We used the Global Burden of Disease data to evaluate time trends in high BMI, defined as being overweight or obese based on the International Obesity Task Force standards, between 1990 and 2019. Marginalisation and poverty estimates from Mexico's Government were used to identify differences in socioeconomic groups. The time variable reflects the introduction of policies between 2006 and 2011. Our hypothesis was that poverty and marginalisation modify the effects of public policies. We tested for the change in prevalence of high BMI over time using Wald-type tests, correcting for the effect of repeated measures. We stratified the sample by gender, marginalisation index, and households under the poverty line. Ethics approval was not required.
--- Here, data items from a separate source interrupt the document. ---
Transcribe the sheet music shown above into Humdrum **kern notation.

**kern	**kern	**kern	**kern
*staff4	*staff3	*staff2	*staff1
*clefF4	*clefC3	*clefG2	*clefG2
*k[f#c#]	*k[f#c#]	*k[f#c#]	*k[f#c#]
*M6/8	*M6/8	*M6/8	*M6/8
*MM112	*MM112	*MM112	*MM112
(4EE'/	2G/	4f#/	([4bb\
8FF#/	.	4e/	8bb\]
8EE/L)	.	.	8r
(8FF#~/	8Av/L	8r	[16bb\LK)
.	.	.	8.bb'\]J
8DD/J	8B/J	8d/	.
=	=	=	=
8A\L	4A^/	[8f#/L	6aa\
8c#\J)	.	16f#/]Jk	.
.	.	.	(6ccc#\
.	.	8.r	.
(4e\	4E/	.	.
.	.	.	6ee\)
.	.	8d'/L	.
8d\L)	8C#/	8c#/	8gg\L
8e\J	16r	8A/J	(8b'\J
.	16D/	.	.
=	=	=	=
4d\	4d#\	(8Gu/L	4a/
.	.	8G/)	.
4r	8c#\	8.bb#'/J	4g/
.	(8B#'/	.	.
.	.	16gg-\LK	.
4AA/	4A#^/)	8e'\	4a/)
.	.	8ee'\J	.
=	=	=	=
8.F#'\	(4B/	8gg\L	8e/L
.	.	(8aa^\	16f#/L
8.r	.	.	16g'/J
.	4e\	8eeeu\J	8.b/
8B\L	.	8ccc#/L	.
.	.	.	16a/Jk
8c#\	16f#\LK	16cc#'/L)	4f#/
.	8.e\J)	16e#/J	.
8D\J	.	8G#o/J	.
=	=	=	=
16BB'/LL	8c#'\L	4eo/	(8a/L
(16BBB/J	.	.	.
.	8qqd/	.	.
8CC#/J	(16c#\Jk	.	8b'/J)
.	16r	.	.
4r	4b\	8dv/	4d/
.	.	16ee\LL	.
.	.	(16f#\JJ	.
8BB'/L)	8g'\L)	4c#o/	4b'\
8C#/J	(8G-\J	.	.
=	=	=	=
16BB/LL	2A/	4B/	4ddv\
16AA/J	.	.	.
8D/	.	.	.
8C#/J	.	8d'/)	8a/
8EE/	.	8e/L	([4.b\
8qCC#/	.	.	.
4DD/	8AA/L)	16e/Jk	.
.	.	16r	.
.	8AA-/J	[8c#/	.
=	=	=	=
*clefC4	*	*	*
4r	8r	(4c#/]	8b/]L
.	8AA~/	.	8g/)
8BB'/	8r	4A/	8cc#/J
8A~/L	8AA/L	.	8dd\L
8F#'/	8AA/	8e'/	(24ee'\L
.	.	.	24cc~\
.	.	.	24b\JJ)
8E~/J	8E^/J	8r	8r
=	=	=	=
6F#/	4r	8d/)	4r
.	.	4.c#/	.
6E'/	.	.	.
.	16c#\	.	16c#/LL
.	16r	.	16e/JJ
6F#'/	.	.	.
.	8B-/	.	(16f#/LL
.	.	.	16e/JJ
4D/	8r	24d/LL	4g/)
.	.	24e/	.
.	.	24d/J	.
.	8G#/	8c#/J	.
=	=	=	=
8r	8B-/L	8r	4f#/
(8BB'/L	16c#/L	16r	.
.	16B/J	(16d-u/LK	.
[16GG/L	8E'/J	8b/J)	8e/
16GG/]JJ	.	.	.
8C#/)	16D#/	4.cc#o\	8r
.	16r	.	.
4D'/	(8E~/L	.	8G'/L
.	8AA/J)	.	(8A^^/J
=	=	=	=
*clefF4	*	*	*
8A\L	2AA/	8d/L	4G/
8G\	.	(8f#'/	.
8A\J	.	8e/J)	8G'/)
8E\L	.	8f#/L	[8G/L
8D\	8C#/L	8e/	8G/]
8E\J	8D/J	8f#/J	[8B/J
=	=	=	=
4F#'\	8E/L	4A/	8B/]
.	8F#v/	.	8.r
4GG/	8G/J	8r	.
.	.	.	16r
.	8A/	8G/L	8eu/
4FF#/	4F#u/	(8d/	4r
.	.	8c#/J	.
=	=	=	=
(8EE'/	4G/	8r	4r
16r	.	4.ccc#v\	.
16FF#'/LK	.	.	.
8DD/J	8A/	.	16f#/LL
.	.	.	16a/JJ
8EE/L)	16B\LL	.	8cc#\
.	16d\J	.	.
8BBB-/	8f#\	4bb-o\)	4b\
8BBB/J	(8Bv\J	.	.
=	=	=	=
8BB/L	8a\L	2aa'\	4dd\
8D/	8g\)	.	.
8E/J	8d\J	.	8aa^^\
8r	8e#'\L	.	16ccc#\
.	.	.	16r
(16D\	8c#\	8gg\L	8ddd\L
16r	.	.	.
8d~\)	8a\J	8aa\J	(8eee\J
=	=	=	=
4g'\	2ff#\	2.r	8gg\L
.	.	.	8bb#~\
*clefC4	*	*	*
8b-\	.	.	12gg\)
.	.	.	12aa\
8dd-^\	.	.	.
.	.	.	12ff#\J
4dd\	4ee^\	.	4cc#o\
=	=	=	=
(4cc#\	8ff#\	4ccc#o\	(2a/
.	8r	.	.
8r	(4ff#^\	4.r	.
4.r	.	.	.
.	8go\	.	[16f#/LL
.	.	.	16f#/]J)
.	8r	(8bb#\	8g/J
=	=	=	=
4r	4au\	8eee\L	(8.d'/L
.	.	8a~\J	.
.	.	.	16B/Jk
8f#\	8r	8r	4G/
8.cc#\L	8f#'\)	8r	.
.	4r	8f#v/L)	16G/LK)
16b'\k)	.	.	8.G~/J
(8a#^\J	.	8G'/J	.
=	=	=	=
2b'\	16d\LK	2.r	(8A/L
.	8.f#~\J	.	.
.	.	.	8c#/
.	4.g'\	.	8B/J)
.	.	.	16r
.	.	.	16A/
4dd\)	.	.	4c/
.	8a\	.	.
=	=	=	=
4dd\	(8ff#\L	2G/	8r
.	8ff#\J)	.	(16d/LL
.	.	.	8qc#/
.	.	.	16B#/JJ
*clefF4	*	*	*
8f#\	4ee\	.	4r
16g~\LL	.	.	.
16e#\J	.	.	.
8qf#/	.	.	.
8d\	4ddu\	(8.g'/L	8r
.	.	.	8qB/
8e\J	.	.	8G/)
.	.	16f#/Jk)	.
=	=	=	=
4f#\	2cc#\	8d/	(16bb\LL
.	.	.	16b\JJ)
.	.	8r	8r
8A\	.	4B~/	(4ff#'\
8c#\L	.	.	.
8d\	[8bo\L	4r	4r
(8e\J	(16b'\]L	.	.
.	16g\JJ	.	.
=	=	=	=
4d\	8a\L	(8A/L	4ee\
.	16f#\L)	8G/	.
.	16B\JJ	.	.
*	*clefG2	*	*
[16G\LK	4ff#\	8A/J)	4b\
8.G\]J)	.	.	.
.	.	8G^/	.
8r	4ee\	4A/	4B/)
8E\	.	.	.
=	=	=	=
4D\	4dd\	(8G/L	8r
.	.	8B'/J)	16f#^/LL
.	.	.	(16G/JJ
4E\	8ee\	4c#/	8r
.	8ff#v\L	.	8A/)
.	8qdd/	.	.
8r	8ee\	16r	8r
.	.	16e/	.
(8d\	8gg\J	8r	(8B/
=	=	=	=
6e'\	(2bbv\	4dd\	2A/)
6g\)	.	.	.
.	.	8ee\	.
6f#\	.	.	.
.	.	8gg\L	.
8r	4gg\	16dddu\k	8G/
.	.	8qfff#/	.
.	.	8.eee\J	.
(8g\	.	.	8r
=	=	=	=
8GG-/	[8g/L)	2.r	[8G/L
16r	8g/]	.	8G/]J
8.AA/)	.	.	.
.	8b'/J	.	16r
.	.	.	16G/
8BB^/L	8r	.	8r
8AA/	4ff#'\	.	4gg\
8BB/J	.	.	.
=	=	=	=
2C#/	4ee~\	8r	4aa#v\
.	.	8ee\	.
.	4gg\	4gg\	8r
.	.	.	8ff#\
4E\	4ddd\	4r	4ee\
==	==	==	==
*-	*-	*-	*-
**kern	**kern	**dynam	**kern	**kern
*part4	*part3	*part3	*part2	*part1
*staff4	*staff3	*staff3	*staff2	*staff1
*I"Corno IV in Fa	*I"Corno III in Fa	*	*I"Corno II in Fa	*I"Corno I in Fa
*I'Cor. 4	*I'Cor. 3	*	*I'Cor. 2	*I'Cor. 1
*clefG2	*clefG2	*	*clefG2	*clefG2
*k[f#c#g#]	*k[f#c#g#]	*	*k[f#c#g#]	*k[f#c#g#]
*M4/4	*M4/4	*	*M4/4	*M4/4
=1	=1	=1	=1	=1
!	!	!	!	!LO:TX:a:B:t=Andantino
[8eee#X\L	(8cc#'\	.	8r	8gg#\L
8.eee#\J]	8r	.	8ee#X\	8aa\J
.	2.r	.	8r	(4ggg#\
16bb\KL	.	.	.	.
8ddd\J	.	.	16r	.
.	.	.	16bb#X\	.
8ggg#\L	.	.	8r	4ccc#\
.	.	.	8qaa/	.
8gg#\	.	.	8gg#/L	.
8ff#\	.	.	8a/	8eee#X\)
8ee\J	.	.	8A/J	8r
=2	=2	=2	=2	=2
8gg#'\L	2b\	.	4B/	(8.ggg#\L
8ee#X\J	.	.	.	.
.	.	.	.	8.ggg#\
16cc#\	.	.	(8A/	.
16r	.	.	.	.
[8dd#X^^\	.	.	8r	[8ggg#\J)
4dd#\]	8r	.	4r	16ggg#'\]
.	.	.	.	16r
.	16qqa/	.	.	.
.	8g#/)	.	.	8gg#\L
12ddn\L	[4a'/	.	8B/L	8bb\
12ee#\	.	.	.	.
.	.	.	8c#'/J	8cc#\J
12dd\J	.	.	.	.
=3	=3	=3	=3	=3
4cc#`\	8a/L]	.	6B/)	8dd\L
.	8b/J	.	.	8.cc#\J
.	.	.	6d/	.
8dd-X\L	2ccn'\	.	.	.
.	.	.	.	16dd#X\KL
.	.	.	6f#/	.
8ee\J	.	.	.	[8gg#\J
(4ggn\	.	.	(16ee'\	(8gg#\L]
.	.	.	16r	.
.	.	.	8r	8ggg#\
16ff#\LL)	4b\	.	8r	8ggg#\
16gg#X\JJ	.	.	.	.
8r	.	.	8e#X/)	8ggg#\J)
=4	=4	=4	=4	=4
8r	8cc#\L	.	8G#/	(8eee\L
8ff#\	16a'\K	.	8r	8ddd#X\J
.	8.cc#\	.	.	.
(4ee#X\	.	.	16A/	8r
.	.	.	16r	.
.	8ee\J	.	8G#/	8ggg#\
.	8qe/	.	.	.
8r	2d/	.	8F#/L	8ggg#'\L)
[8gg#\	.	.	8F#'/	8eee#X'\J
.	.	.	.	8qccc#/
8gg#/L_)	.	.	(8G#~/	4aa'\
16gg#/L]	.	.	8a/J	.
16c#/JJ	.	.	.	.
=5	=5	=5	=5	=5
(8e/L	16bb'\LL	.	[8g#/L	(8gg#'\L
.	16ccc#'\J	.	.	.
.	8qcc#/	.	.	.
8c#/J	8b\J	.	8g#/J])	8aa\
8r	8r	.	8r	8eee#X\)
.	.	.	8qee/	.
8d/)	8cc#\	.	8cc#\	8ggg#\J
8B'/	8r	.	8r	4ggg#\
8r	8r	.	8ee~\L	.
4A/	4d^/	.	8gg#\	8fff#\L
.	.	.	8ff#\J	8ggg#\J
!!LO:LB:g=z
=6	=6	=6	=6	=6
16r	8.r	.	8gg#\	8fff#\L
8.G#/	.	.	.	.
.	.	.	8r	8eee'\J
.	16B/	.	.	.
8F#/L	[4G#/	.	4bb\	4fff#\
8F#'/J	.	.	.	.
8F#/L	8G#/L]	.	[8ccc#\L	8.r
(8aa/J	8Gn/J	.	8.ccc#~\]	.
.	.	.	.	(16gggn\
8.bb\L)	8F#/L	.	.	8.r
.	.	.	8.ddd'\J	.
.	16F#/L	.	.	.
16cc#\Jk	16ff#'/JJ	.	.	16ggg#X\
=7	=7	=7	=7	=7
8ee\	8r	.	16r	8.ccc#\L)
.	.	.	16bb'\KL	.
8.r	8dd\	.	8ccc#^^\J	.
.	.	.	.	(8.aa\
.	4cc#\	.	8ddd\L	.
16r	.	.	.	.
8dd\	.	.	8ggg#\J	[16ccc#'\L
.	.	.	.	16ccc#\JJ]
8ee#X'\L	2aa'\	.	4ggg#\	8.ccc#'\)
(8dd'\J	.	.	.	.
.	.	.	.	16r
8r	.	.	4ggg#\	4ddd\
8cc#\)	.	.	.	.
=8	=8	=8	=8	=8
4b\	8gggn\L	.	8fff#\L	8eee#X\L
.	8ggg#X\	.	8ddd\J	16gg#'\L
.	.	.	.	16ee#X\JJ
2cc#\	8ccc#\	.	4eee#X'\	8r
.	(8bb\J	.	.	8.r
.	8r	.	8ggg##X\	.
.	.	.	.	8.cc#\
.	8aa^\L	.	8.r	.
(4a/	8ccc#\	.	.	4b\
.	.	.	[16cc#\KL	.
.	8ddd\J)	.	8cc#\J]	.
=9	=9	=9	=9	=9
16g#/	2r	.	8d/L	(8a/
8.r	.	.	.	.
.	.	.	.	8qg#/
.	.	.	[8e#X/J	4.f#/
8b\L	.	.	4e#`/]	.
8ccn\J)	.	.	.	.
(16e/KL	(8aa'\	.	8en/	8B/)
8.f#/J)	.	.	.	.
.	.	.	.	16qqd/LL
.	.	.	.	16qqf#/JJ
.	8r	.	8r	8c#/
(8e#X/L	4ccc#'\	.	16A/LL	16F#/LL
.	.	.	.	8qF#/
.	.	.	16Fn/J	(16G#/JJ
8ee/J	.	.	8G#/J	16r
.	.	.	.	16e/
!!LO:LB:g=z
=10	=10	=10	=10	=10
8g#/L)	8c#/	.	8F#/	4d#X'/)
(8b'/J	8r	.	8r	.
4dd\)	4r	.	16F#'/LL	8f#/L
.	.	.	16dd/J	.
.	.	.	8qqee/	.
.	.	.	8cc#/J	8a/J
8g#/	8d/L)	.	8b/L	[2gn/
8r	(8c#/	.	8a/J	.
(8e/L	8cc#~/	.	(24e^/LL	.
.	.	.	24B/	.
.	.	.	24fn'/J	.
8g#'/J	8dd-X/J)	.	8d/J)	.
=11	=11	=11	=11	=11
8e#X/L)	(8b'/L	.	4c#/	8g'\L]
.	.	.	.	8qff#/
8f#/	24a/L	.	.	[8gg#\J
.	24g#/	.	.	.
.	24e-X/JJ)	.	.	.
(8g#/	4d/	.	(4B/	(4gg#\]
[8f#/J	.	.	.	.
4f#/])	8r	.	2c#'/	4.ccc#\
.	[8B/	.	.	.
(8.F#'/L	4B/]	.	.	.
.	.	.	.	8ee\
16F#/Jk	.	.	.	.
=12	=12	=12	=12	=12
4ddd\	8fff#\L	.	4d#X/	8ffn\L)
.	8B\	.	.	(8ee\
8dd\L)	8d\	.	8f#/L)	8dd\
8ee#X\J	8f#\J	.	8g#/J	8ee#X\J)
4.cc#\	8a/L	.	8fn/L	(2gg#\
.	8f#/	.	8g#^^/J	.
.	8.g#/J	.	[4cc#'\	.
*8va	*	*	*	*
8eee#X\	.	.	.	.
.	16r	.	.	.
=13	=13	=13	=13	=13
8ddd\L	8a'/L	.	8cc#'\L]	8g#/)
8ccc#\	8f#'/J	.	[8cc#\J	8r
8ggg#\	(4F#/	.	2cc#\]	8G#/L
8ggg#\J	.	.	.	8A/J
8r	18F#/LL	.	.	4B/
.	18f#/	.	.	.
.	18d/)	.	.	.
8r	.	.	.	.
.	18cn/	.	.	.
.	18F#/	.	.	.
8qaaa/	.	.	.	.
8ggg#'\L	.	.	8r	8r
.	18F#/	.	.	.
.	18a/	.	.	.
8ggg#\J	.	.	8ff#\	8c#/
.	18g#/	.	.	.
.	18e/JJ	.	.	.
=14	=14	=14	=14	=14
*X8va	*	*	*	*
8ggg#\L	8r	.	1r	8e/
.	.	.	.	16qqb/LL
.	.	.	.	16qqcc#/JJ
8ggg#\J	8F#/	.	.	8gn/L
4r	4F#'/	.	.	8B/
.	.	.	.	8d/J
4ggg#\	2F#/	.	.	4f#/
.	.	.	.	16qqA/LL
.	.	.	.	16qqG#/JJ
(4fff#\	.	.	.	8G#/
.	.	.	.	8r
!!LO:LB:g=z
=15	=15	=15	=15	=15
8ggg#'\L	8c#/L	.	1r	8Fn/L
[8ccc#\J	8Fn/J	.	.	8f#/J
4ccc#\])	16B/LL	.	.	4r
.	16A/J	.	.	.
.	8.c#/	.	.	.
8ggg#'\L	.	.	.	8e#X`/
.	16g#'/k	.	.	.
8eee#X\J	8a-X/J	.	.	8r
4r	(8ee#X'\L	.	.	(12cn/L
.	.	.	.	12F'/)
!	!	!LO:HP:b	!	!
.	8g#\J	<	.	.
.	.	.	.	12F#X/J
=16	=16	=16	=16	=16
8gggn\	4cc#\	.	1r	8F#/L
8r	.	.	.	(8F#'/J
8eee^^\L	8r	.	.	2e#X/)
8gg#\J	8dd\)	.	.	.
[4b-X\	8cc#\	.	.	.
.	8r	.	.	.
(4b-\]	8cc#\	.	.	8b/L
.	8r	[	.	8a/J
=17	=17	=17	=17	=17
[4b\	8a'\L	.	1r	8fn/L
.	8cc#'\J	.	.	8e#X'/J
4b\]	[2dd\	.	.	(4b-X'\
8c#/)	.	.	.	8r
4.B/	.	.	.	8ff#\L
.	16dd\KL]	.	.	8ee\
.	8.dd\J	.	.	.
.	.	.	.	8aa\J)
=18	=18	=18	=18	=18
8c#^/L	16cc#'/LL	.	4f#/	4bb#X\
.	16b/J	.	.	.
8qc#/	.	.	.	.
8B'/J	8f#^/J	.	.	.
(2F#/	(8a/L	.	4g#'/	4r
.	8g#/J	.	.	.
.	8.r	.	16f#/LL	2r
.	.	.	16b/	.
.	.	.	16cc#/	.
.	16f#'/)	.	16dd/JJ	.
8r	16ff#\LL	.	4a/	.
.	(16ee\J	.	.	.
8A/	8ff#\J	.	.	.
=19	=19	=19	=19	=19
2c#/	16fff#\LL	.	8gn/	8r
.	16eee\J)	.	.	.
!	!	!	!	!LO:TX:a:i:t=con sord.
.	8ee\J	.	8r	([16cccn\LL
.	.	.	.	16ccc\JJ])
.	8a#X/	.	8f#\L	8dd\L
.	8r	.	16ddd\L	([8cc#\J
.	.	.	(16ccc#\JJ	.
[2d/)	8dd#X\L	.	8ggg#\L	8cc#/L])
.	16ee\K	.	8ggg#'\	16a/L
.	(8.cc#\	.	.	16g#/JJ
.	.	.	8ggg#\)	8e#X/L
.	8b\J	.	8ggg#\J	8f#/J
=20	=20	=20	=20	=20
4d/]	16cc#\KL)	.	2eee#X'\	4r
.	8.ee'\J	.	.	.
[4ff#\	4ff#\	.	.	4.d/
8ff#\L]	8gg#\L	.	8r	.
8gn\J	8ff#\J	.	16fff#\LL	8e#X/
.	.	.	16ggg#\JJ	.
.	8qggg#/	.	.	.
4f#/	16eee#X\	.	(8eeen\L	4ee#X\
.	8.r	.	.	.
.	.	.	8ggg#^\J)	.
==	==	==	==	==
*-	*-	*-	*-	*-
Between 1990 and 2019, high BMI in children younger than 5 years increased from 23·5% (95% uncertainty interval 38·6-14·3) to 30·2% (46·0-20·4). After a period of sustained increase to 28·7% (44·8-18·6) in 2005, high BMI decreased to 27·3% (42·4-17·4; p<0·001) in 2011. Afterwards, high BMI increased constantly. We found an average gender gap of 12·2%, with a higher rate in males, in 2006, which remained constant. With respect to marginalisation and poverty, we observed a reduction in high BMI across all strata, except for the uppermost quintile of marginalisation in which high BMI remained flat.
The epidemic affected groups across different socioeconomic levels, thus weakening economic explanations for the decrease in high BMI, while gender gaps point to behavioural explanations of consumption. The observed patterns warrant investigation through more granular data and structural models to isolate the effect of the policy from secular trends in the population, including other age groups.
Tecnológico de Monterrey Challenge-Based Research Funding Program.
墨西哥于 2000 年宣布肥胖症流行,并因此成为公共政策的早期采用者,以自然实验的形式出现,这些政策尚未针对其对高 BMI 的影响进行评估。我们关注的是 5 岁以下的儿童,因为儿童肥胖的长期后果。
我们使用全球疾病负担数据评估了 1990 年至 2019 年期间,根据国际肥胖工作组标准超重或肥胖定义的高 BMI(超重或肥胖)的时间趋势。使用墨西哥政府的边缘化和贫困估计数来确定社会经济群体之间的差异。时间变量反映了 2006 年至 2011 年期间政策的引入。我们的假设是,贫困和边缘化会改变公共政策的影响。我们使用 Wald 型检验测试了随着时间的推移高 BMI 患病率的变化,同时校正了重复测量的影响。我们按性别、边缘化指数和贫困线以下家庭对样本进行分层。不需要伦理批准。
1990 年至 2019 年间,5 岁以下儿童的高 BMI 从 23.5%(95%置信区间 38.6-14.3)增加到 30.2%(46.0-20.4)。2005 年,高 BMI 持续增加至 28.7%(44.8-18.6)后,高 BMI 于 2011 年下降至 27.3%(42.4-17.4;p<0.001)。此后,高 BMI 持续增加。我们发现 2006 年男性的平均性别差距为 12.2%,男性的比例更高,这一差距一直保持不变。关于边缘化和贫困,我们观察到除了最高五分位数的边缘化水平保持不变外,所有阶层的高 BMI 都有所下降。
这场流行影响了不同社会经济水平的群体,从而削弱了高 BMI 下降的经济解释,而性别差距则指向消费的行为解释。观察到的模式需要通过更细粒度的数据和结构模型进行调查,以将政策的影响与人口的长期趋势(包括其他年龄组)隔离开来。
蒙特雷技术学院基于挑战的研究资助计划。